### [What is being asked]
Return every line of text in the data below word for word and in its original order, leaving out the pictures.

### [Extracted entries]

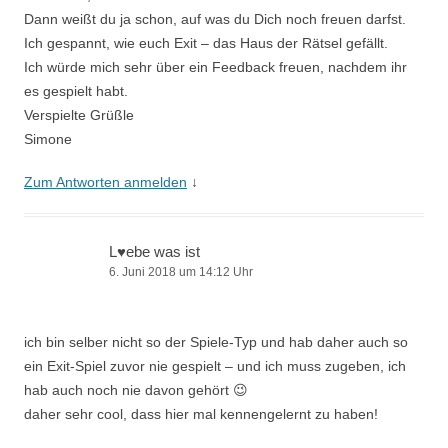
Dann weißt du ja schon, auf was du Dich noch freuen darfst.
Ich gespannt, wie euch Exit – das Haus der Rätsel gefällt.
Ich würde mich sehr über ein Feedback freuen, nachdem ihr
es gespielt habt.
Verspielte Grüßle
Simone
Zum Antworten anmelden
↓
L♥ebe was ist
6. Juni 2018 um 14:12 Uhr
ich bin selber nicht so der Spiele-Typ und hab daher auch so
ein Exit-Spiel zuvor nie gespielt – und ich muss zugeben, ich
hab auch noch nie davon gehört 😉
daher sehr cool, dass hier mal kennengelernt zu haben!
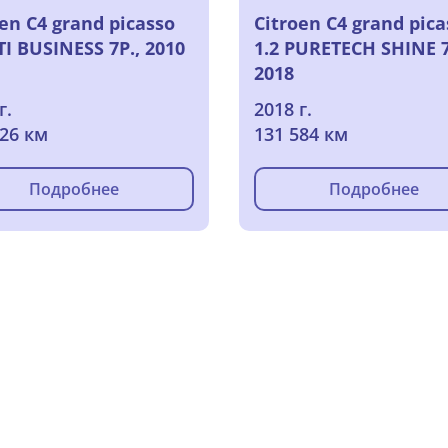
oen C4 grand picasso
Citroen C4 grand pica
TI BUSINESS 7P., 2010
1.2 PURETECH SHINE 7
2018
г.
2018 г.
326 км
131 584 км
Подробнее
Подробнее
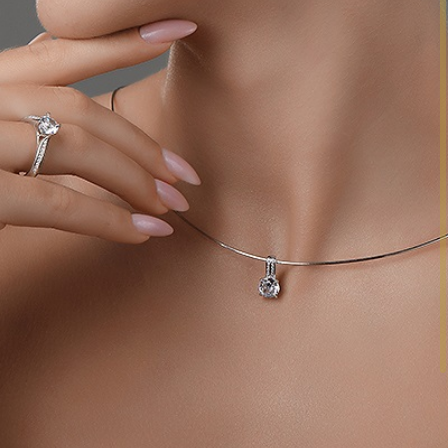
АНОКЕРАМИКА
+
РИАЛЫ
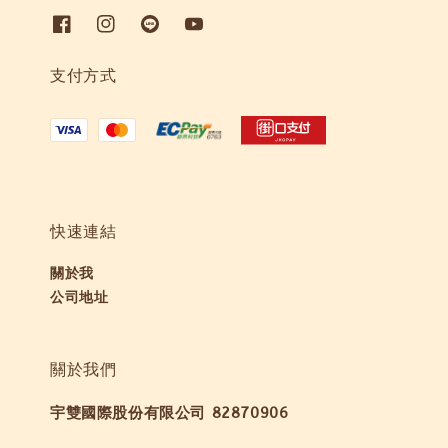
支付方式
快速連結
關於我
公司地址
關於我們
宇雙國際股份有限公司 82870906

### [Your response]
Dann weißt du ja schon, auf was du Dich noch freuen darfst.
Ich gespannt, wie euch Exit – das Haus der Rätsel gefällt.
Ich würde mich sehr über ein Feedback freuen, nachdem ihr
es gespielt habt.
Verspielte Grüßle
Simone
Zum Antworten anmelden
↓
L♥ebe was ist
6. Juni 2018 um 14:12 Uhr
ich bin selber nicht so der Spiele-Typ und hab daher auch so
ein Exit-Spiel zuvor nie gespielt – und ich muss zugeben, ich
hab auch noch nie davon gehört 😉
daher sehr cool, dass hier mal kennengelernt zu haben!
oen C4 grand picasso
Citroen C4 grand pica
TI BUSINESS 7P., 2010
1.2 PURETECH SHINE 7
2018
г.
2018 г.
326 км
131 584 км
Подробнее
Подробнее
АНОКЕРАМИКА
+
РИАЛЫ
支付方式
快速連結
關於我
公司地址
關於我們
宇雙國際股份有限公司 82870906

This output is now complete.